Staying within compliance with the allotted funding should be considered by any potential Restaurant Revitalization Fund applicant. Before submitting an application, understand that the money received can only be used for the following expenses until March 11th, 2023, according to the SBA rules:
Business payroll costs (including sick leave)
Payments on any business mortgage obligation
Business rent payments (note: this does not include prepayment of rent)
Business debt service (both principal and interest; note: this does not include any prepayment of principal or interest)
Business utility payments
Business maintenance expenses
Construction of outdoor seating
Business supplies (including protective equipment and cleaning materials)
Business Food and beverage expenses (including raw materials)
Covered supplier costs
Business operating expenses
How to submit an application
Those who qualify should take advantage of the Restaurant Revitalization Fund by submitting an application as soon as possible.
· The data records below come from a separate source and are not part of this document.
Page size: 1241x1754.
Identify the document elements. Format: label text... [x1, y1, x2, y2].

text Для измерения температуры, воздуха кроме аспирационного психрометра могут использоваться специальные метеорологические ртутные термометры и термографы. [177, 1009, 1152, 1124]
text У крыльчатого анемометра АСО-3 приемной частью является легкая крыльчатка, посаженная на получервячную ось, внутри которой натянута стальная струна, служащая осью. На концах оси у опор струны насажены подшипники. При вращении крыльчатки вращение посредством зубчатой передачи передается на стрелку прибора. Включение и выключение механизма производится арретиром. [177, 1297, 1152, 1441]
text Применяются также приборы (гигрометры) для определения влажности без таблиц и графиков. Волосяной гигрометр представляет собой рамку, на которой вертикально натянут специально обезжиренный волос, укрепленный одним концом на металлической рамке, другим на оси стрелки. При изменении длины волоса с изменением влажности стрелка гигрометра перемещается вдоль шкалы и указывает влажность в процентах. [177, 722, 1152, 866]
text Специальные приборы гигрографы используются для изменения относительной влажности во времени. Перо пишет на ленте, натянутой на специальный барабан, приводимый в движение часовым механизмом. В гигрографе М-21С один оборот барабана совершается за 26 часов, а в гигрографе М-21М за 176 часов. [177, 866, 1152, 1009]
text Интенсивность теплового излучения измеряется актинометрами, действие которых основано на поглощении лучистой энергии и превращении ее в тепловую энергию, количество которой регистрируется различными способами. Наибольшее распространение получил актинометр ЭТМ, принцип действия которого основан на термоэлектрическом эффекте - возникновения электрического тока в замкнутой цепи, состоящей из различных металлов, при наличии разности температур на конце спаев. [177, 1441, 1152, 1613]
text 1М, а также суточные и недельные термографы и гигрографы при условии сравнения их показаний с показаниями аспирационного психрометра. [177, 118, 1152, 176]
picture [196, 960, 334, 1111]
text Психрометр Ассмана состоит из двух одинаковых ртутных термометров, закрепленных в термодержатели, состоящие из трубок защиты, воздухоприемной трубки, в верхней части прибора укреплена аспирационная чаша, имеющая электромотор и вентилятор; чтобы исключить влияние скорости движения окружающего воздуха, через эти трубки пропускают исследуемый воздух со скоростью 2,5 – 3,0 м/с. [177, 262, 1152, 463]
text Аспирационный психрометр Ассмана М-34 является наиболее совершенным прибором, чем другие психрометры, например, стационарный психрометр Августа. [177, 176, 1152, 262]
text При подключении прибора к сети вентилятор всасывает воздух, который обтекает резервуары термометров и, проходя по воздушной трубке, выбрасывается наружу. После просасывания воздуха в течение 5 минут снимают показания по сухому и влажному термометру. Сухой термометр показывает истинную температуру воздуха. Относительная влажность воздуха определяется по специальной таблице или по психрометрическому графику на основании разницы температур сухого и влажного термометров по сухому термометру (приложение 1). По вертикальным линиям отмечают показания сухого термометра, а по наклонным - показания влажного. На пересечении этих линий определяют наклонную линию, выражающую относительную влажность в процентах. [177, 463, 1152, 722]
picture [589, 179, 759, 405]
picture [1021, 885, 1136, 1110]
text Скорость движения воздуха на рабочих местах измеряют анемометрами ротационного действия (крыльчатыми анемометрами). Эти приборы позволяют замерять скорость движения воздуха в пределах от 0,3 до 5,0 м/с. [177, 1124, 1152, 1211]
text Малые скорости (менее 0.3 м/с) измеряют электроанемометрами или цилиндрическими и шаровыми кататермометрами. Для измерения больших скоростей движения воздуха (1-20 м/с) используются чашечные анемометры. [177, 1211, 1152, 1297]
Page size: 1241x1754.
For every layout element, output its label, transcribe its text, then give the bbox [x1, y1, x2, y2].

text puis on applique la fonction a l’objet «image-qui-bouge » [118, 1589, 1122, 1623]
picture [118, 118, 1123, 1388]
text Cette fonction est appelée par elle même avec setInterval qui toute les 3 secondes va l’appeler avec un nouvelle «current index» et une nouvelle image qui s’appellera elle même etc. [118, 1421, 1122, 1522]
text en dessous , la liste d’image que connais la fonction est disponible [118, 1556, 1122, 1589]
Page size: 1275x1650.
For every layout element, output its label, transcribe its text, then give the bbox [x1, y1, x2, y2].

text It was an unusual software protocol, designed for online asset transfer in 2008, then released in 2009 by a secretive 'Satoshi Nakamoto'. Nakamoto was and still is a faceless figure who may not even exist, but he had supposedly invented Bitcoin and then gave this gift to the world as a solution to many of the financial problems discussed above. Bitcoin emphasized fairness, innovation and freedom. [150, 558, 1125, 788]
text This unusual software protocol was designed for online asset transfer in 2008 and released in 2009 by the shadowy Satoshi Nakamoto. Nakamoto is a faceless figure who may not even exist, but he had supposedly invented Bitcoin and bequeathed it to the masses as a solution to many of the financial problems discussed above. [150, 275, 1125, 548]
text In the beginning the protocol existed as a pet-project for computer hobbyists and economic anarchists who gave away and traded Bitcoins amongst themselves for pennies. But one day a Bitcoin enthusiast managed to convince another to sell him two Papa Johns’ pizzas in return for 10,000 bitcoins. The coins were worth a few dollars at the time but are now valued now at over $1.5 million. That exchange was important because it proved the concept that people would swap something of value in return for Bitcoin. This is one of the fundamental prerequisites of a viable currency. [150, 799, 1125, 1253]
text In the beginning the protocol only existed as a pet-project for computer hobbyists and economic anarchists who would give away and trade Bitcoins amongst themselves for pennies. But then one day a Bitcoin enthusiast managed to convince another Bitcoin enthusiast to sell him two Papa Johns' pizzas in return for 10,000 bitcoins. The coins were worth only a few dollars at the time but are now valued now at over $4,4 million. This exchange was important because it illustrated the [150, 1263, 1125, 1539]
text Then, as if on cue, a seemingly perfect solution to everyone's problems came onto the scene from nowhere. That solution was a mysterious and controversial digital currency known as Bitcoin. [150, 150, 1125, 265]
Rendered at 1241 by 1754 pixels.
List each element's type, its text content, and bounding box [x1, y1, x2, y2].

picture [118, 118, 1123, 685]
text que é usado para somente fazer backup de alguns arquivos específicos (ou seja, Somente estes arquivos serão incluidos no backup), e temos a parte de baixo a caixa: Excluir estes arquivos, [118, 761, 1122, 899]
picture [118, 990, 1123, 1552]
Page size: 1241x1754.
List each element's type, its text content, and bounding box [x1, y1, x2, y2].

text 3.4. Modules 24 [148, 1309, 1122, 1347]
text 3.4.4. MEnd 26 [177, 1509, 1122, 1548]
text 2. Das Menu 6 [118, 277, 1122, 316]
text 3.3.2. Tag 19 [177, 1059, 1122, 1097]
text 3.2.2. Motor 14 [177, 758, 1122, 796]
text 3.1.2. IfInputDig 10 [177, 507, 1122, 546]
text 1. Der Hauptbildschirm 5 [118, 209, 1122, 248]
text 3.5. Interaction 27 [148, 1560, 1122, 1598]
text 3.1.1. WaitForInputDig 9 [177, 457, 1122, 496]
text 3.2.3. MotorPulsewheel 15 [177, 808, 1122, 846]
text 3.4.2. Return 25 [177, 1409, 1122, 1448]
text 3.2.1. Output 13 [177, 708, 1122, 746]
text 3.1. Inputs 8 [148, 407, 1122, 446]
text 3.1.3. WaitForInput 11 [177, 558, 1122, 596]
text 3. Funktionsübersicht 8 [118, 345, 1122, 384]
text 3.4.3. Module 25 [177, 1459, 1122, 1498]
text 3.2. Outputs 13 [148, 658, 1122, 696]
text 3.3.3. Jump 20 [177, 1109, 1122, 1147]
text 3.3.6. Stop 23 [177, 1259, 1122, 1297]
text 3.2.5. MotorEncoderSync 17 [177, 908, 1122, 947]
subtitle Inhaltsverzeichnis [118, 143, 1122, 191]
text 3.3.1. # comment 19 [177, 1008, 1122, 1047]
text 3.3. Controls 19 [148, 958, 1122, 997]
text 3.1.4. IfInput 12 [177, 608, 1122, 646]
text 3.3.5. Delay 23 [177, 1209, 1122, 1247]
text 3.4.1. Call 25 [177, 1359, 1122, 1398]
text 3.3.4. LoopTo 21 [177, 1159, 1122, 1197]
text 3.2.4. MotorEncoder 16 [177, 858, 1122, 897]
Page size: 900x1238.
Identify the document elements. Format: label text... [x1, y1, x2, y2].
To do so, applicants should go to the SBA-recognized Point of Sale (POS) vendors or directly via SBA in a forthcoming online application portal: https://restaurants.sba.gov.
Prepare to have the following documents and information handy to make the application process as smooth as possible:
IRS Form 4506-T, completed and signed by Applicant or you can complete the form on the SBA site.
For the purpose of gross receipts and eligible expenses any of the below as applicable:
Business tax returns (IRS Form 1120 or IRS 1120-S)
IRS Forms 1040 Schedule C; IRS Forms 1040 Schedule F
For a partnership: partnership’s IRS Form 1065 (including K-1s)
Externally or internally prepared financial statements such as Income Statements or Profit and Loss Statements
Point of sale report(s), including IRS Form 1099-K
If you run into problems or have additional questions while getting started on your application, the best solution is to reach out to an expert with years of financial experience, a trusted accountant who understands taxes and government grants. They can help you get the resources you need to help your restaurant succeed.